EXTRAIT DU TEXTE
__________

Berlinale (2021) Prix meilleur film Encounters & Prix du meilleur documentaire
Champs-Elysées Film Festival (2021) En compétition
Festival du Film de La Rochelle (2021)

Avec : N’deye Sighane Diop • Pierre Bergounioux • Marcel Balnoas • Ethan Balnoas
Scénario et réalisation Ismael Soumaïla Sissoko • Production Sophie Salbot (Athenaïse) • Image Sarah Blum, Sylvain Verdet, Clément Alline • Montage Amrita David • Son Mathieu Farnarier, Nathalie Vidal • Étalonnage Eric Salleron • Coproduction ARTE France avec le soutien du CNC, Fonds Images de la Diversité et le Commissariat général à l’égalité des territoires, PROCIREP, Angoa • Avec la participation de la Région Île-de-France, en association avec Cinecap 3

Alice Diop

Après un Master en Histoire, obtenu à l’Université Panthéon-Sorbonne et un DESS en sociologie visuelle, Alice Diop intègre l’atelier documentaire de la Fémis.
Elle réalise depuis 2005 des documentaires de création, diffusés dans de nombreux festivals internationaux (Cinéma du réel, BFI London, Karlovy Vary, Viennale, etc.)
Après avoir obtenu le Grand Prix au Festival du Cinéma de Brive en 2016, elle remporte le César du meilleur court métrage pour son film Vers la tendresse en 2017.
Elle obtient la même année le Grand Prix de la compétition française au festival Cinéma du réel pour son long métrage documentaire La Permanence.
Son dernier film Nous a gagné le prix du Meilleur Film dans la compétition Encounters ainsi que le prix du Meilleur Documentaire toutes sections
confondues à la Berlinale 2021.


Filmographie
2005 La Tour du monde
2005 Clichy pour l’exemple
2007 Les Sénégalaises et la Sénégauloise
2011 La Mort de Danton
Prix des bibliothèques Cinéma du Réel – Etoile de la Scam
Prix Compétition Française Cinéma du Réel

2016 La Permanence
2016 Vers la tendresse
César du Meilleur Court Métrage

2017 RER B (cm)

2021 Nous
Prix du Meilleur Documentaire – Berlinale 2021
Prix du Meilleur Film, compétition Encounters – Berlinale 2021
Ouverture Cinéma du réel
Festival du Film de Sarlat
Festival du Film de la Rochelle
Champs-Élysées Film Festival
Festival International du film d’Amiens

2022 Saint-Omer

ENTRETIEN AVEC ALICE DIOP

Le film a pris naissance avec la lecture du livre de François Maspero intitulé Les Passagers du Roissy Express.

Comment s’est passée la rencontre avec ce livre ?

__________

Extraits du jeu de données
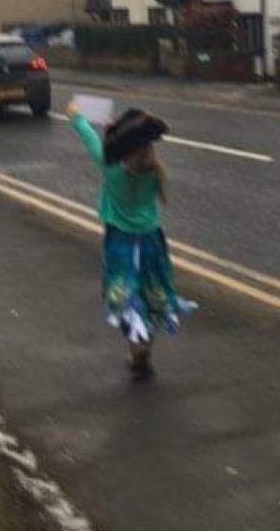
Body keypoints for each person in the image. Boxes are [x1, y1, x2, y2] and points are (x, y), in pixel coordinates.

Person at [65, 102, 196, 377]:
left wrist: (77, 115)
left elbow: (91, 139)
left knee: (128, 297)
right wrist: (116, 131)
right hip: (151, 242)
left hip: (120, 244)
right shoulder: (155, 171)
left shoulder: (112, 169)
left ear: (120, 150)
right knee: (150, 293)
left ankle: (137, 352)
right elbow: (125, 150)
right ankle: (144, 347)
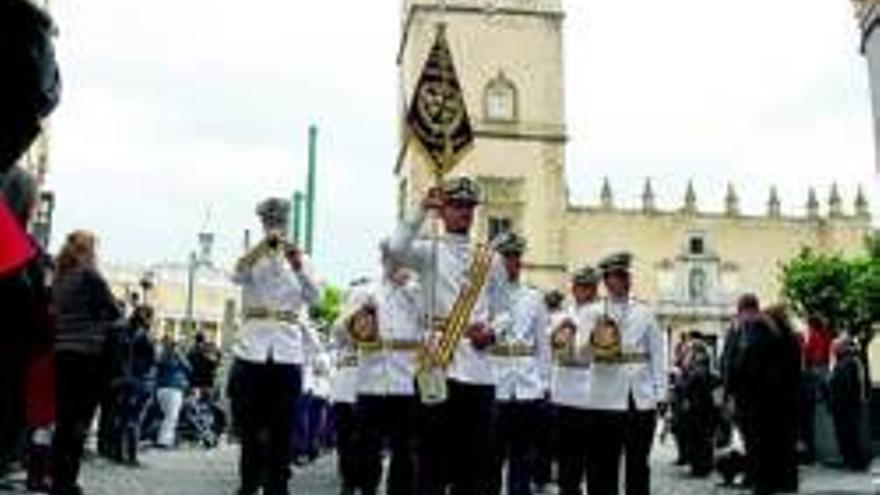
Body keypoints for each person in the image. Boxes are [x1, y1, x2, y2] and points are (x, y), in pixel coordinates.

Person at [386, 176, 509, 494]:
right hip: (436, 363)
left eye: (469, 206)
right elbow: (395, 249)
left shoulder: (490, 259)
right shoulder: (429, 251)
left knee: (475, 460)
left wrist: (493, 331)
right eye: (456, 206)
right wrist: (420, 210)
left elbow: (505, 312)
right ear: (443, 211)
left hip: (477, 368)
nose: (464, 213)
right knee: (430, 457)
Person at [229, 197, 322, 495]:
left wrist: (297, 265)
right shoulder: (251, 255)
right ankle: (247, 484)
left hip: (286, 350)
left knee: (282, 427)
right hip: (252, 350)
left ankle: (277, 486)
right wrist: (260, 249)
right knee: (250, 427)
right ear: (263, 224)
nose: (275, 228)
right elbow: (237, 275)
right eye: (270, 223)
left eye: (279, 223)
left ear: (287, 224)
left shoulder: (301, 258)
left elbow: (315, 297)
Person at [583, 252, 667, 495]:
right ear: (605, 281)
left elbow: (657, 356)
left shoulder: (645, 312)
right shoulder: (593, 312)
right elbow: (580, 353)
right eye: (614, 276)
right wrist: (593, 340)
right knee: (603, 465)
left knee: (638, 465)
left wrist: (660, 394)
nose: (620, 280)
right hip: (604, 398)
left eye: (623, 275)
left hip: (638, 399)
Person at [51, 230, 122, 495]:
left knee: (64, 421)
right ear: (88, 250)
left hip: (62, 354)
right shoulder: (90, 276)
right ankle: (68, 482)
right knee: (80, 421)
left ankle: (58, 480)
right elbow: (114, 311)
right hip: (88, 356)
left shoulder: (61, 278)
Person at [348, 248, 422, 495]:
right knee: (368, 446)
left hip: (405, 381)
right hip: (371, 381)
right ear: (383, 260)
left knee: (405, 448)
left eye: (401, 259)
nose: (397, 265)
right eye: (392, 259)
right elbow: (341, 332)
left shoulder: (417, 294)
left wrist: (410, 291)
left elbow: (431, 325)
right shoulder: (364, 292)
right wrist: (361, 315)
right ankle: (366, 489)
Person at [484, 232, 550, 495]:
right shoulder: (483, 296)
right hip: (494, 382)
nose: (513, 263)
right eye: (507, 258)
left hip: (525, 387)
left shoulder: (534, 298)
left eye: (516, 257)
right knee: (491, 456)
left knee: (522, 457)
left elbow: (542, 346)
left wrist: (543, 383)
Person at [728, 303, 801, 494]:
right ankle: (786, 483)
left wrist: (733, 391)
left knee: (759, 447)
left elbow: (741, 367)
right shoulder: (791, 339)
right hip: (785, 403)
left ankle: (763, 485)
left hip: (757, 402)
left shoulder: (757, 334)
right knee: (782, 446)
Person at [549, 266, 600, 495]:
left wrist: (577, 349)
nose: (584, 291)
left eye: (589, 287)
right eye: (580, 286)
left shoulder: (603, 315)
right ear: (573, 288)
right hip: (564, 394)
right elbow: (556, 350)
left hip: (592, 396)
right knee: (567, 461)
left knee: (593, 461)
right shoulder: (561, 316)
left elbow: (600, 352)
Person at [106, 305, 157, 464]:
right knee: (133, 419)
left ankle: (118, 454)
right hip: (135, 380)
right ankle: (131, 456)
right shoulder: (142, 335)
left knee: (120, 417)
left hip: (119, 379)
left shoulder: (119, 330)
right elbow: (150, 361)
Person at [329, 283, 366, 495]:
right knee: (344, 437)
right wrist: (355, 311)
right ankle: (347, 480)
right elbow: (339, 331)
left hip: (366, 386)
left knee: (363, 438)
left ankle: (360, 477)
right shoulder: (342, 322)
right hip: (344, 386)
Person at [533, 289, 566, 494]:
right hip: (556, 386)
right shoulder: (562, 322)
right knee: (556, 437)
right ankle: (551, 473)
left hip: (544, 386)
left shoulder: (544, 322)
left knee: (542, 437)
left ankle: (541, 475)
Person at [828, 336, 870, 471]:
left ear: (842, 347)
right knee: (847, 434)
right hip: (846, 405)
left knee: (849, 435)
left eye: (835, 346)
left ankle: (855, 462)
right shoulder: (848, 361)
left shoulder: (847, 362)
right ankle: (852, 461)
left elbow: (846, 386)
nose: (833, 349)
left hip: (845, 406)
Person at [799, 316, 832, 464]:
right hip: (819, 372)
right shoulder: (824, 335)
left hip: (814, 375)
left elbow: (816, 357)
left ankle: (809, 454)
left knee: (807, 424)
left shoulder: (815, 336)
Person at [155, 335, 190, 448]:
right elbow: (189, 368)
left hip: (161, 388)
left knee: (167, 415)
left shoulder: (161, 357)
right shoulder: (177, 358)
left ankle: (164, 438)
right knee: (171, 416)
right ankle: (164, 441)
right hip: (173, 389)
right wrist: (180, 355)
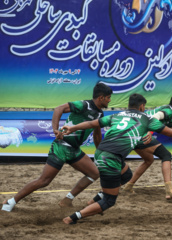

__________

CONSIGNE A
D'après le texte sur Alice Diop, en quelle année a-t-elle reçu le César du meilleur court métrage ?
CONSIGNE B
Reproduisez le passage du texte sur Alice Diop qui va de « Elle réalise depuis » jusqu'à « Vary, Viennale, etc.) ».

RÉPONSE A
En 2017.

RÉPONSE B
Elle réalise depuis 2005 des documentaires de création, diffusés dans de nombreux festivals internationaux (Cinéma du réel, BFI London, Karlovy Vary, Viennale, etc.)